Try it
Word for word, repeat the data that follows. Do not include the pictures.

Dataset extract
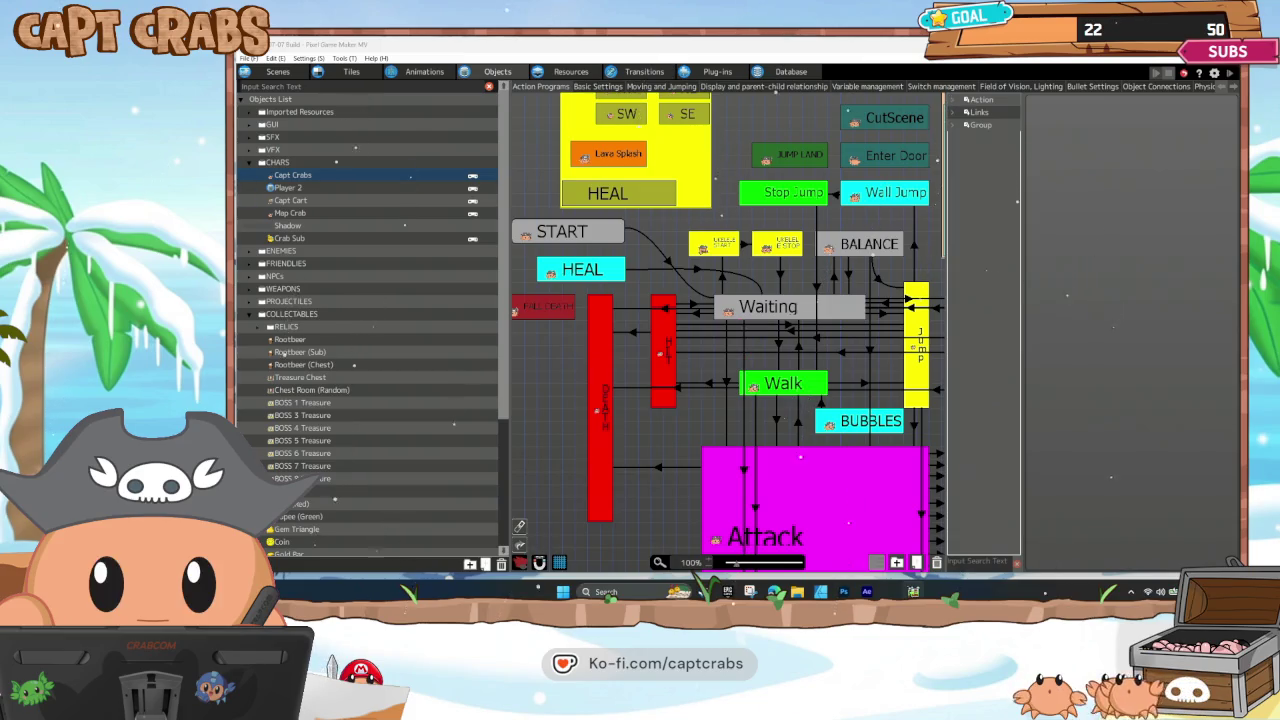
# Recheck HEAL's Change Switch/Variable action unchanged, then save the project with Ctrl+S.
pyautogui.click(600, 276)
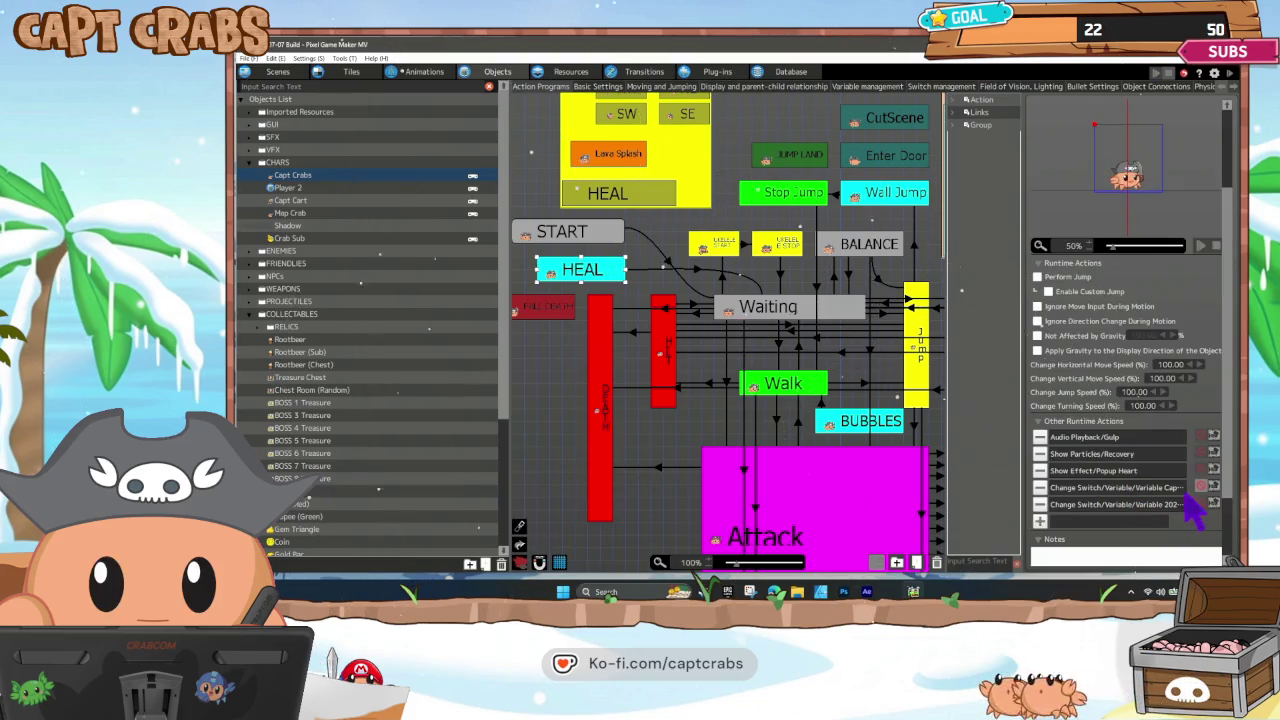
pyautogui.doubleClick(1192, 487)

Answer section
# Recheck HEAL's Change Switch/Variable action unchanged, then save the project with Ctrl+S.
pyautogui.click(600, 276)
pyautogui.doubleClick(1192, 487)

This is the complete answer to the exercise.